The ICE Council met on 21 July with two topics at the top of its agenda: how can the Institution provide better service and support to its membership, and especially, how can we better engage with our members. The Council also spent much time looking at some of the emerging issues facing our profession and how we can help our membership to stay ahead of the many technological and societal changes we face.
Reflecting on the current Covid-19 situation, the Council met remotely. The debate was deep, inclusive and passionate. The virtual meeting worked well and allowed Council to explore issues in detail.
The Council now meets four times a year for a full day, with two sessions in the morning and one longer session in the afternoon, much of which is focused on oversight of the Institution. In the first morning session, Sean Harris, ICE Director of Membership, updated Council on the breadth and scale of the programme the Institution runs to attract people of all backgrounds into the profession.
Sean noted that in the UK, ICE has a Black, Asian and Minority Ethnic (BAME) membership of 24%, which grows to 42% as a global figure. The female proportion of the membership has grown from 6.1% in 2015, to 16.2% this year; the highest of any engineering profession. On the strength of this success, ICE has been shortlisted for the Royal Academy of Engineering sponsored Engineering Talent Award.
It was also rewarding to hear that ICE is one of only two UK PEIs that is growing the number of registrants and is rated top for both preference and performance. However, he warned against any complacency: as the world and technology develops, things will change at a rapid pace and we need to constantly appraise our efforts to ensure we are keeping up.
In breakout sessions, the Council then addressed what could be done to improve various aspects of the membership journey and discussed what would increase levels of engagement with members and their employers. This information will form the basis of a work strand, that will develop over the coming months and years.
Strategy Session – Engineering Rebellion
For the second morning session, Council joined the Engineering Rebellion Strategy Session, which had more than 500 attendees. During this session, led by a panel of experts from across the sector, the future of civil engineering was discussed. The impact and implications of wider economic, political, cultural and technological developments as they relate to industry and, specifically, the civil engineering profession, were put under the microscope. The aim was to help define the Institution’s role and that of civil engineers as the world continues to develop at a phenomenal pace.
It is against this backdrop that ICE is exploring how the profession should evolve, from where the pipeline of future talent should be sourced and the ways the Institution, not only meets these challenges, but is able to thrive.
This was one of the questions set by Council during its most recent strategy meeting and ICE will be producing a report and activity to address these issues in 2021.
Digital Knowledge Delivery Programme
The Council sets the Institution’s knowledge agenda.
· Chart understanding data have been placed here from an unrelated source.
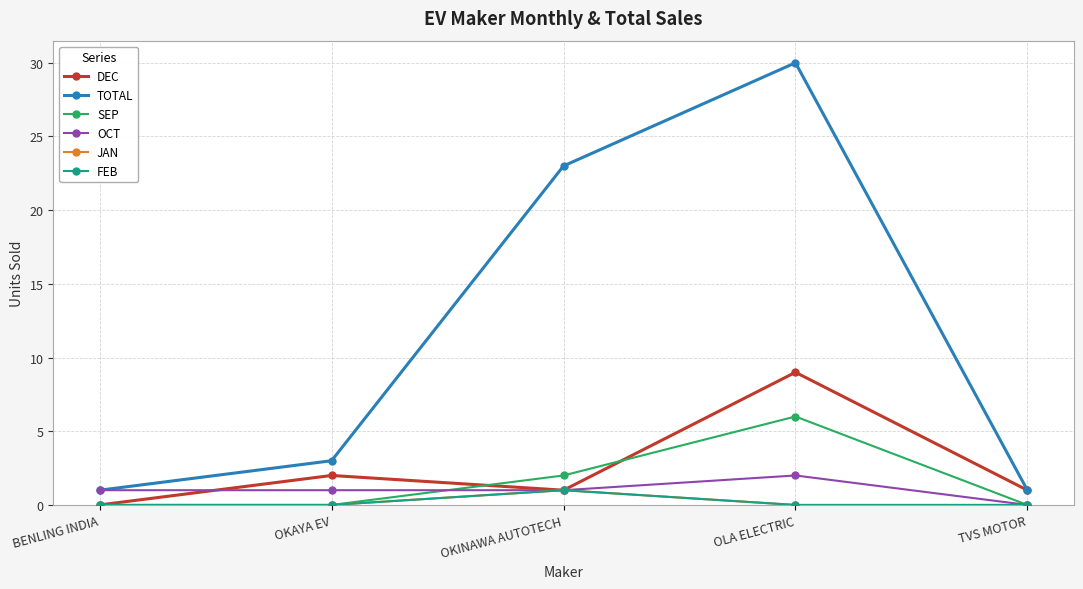

Which series has the widest spread of values?

TOTAL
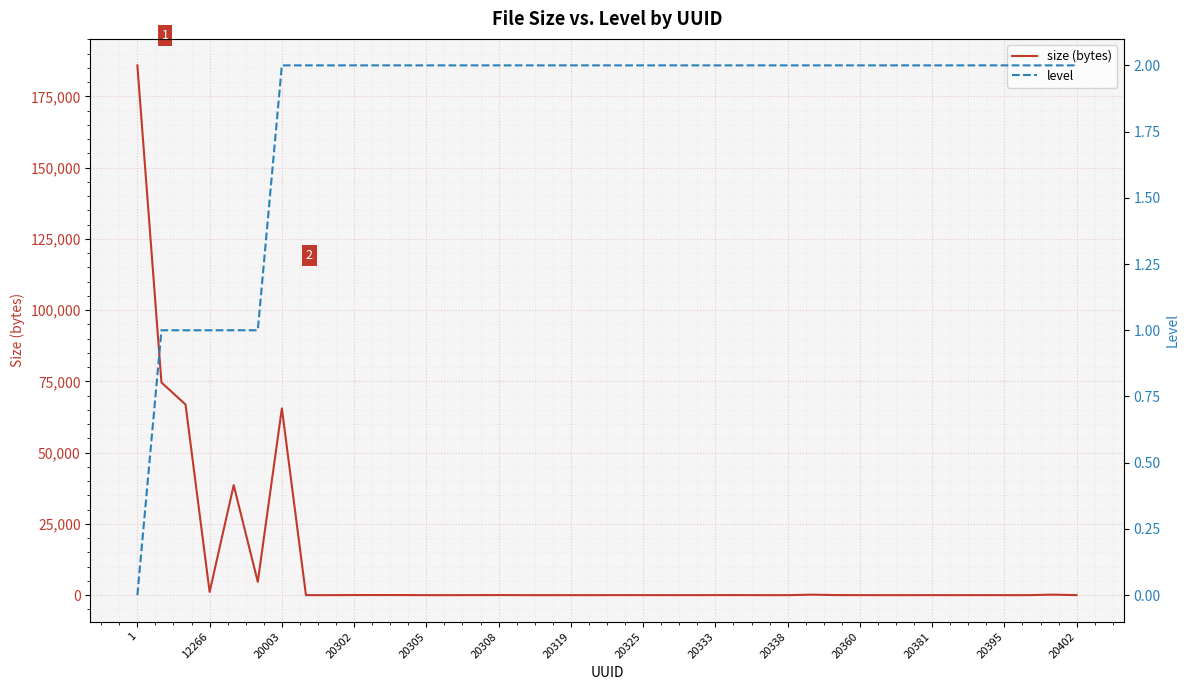

True or false: level and size (bytes) intersect in this chart.

False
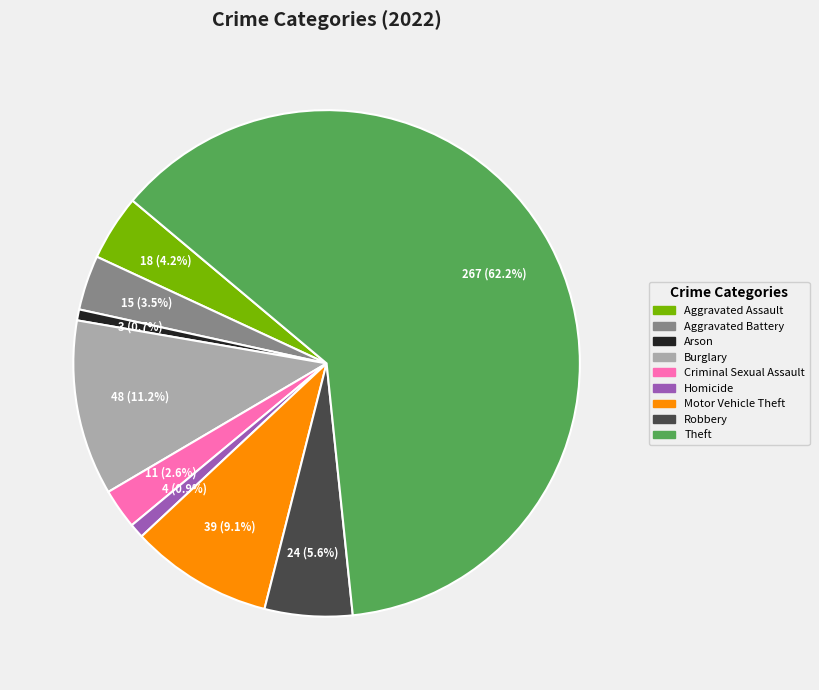

What percentage is the Aggravated Assault slice, to the nearest percent?

4%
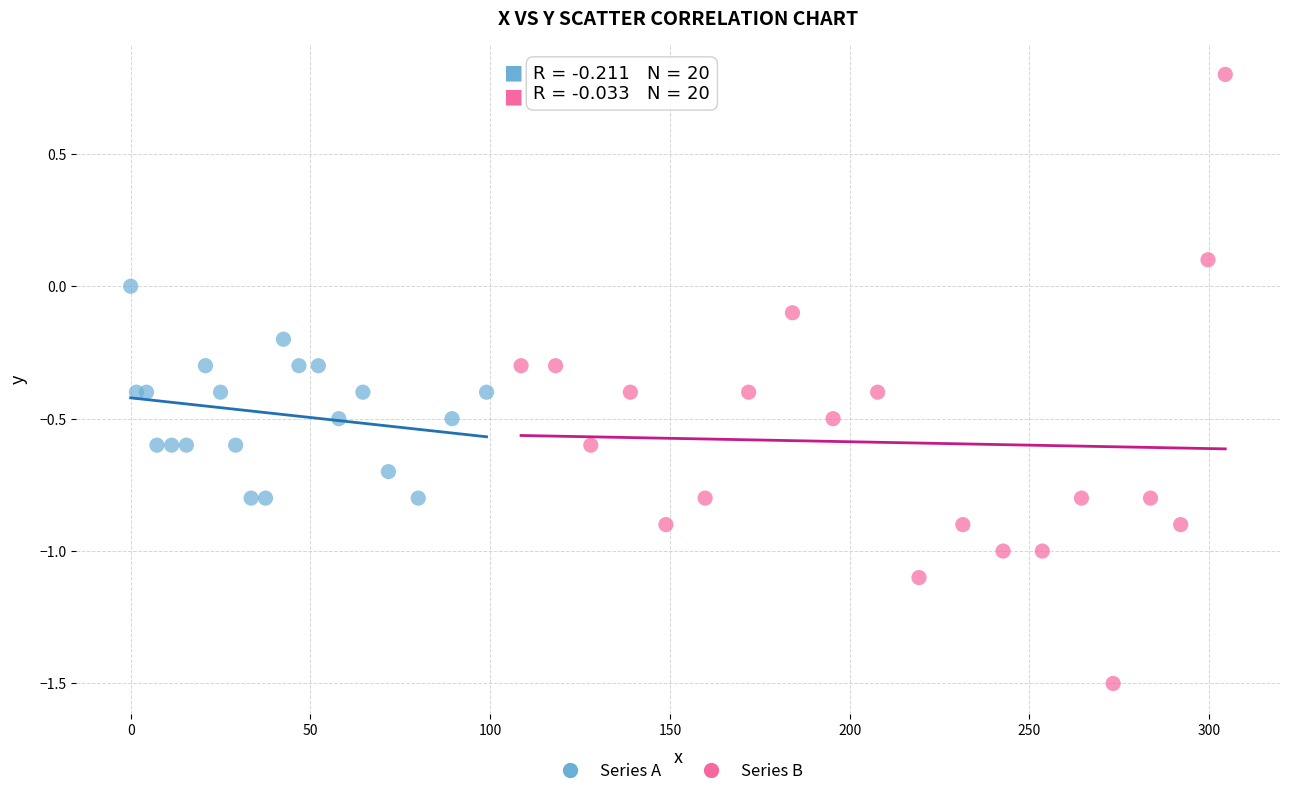

Which series reaches the minimum Y coordinate?

Series B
The Director of Engineering Knowledge, Mark Hansford, outlined the steps that have been taken and what new plans are being proposed. He outlined the primary focuses built around de-carbonisation, the future of civil engineering, the UNSDGs and potential transport solutions. He also outlined the new approach to digital-first delivery for these subjects. We have already seen the successful roll out of the Strategy Sessions, of which most have received a satisfaction rating of more than 88% and regularly attract audiences well in excess of what would be capable in physical events spaces.
Council accepted this early progress, agreed the direction of travel and asked that all content is available to the membership, regardless of geography. They recommended that the programme included ‘renewal and retrofit’ to recognise the vital role that will play in net-zero 2050.
Voting rights for ICE Members
Having consulted widely on the issue of voting rights of graduates and students, with a White Paper in January, Council has been applauded for its transparency by the membership. However, the overall feedback on the issue was very limited.
One issue that did arise was that technically qualified members, such as Eng Tech, do not have the same rights as other professionally qualified members, such as CEng and IEng, which is an anomaly. Council recommended that the Trustee Board should look at this issue in detail while agreeing there should be no change to the voting rights of AMICE.
It was felt that the substantive issue of graduate voting rights should be further analysed and aired in the coming months and it recommended that a series of web debates should be set up to fully explain the pros and cons and to engage with the membership.
Overall, this session - our first completely remote one - was a success and illustrated once again the strides that ICE has made during the coronavirus crisis.
Your Council will be meeting again on 20 October 2020.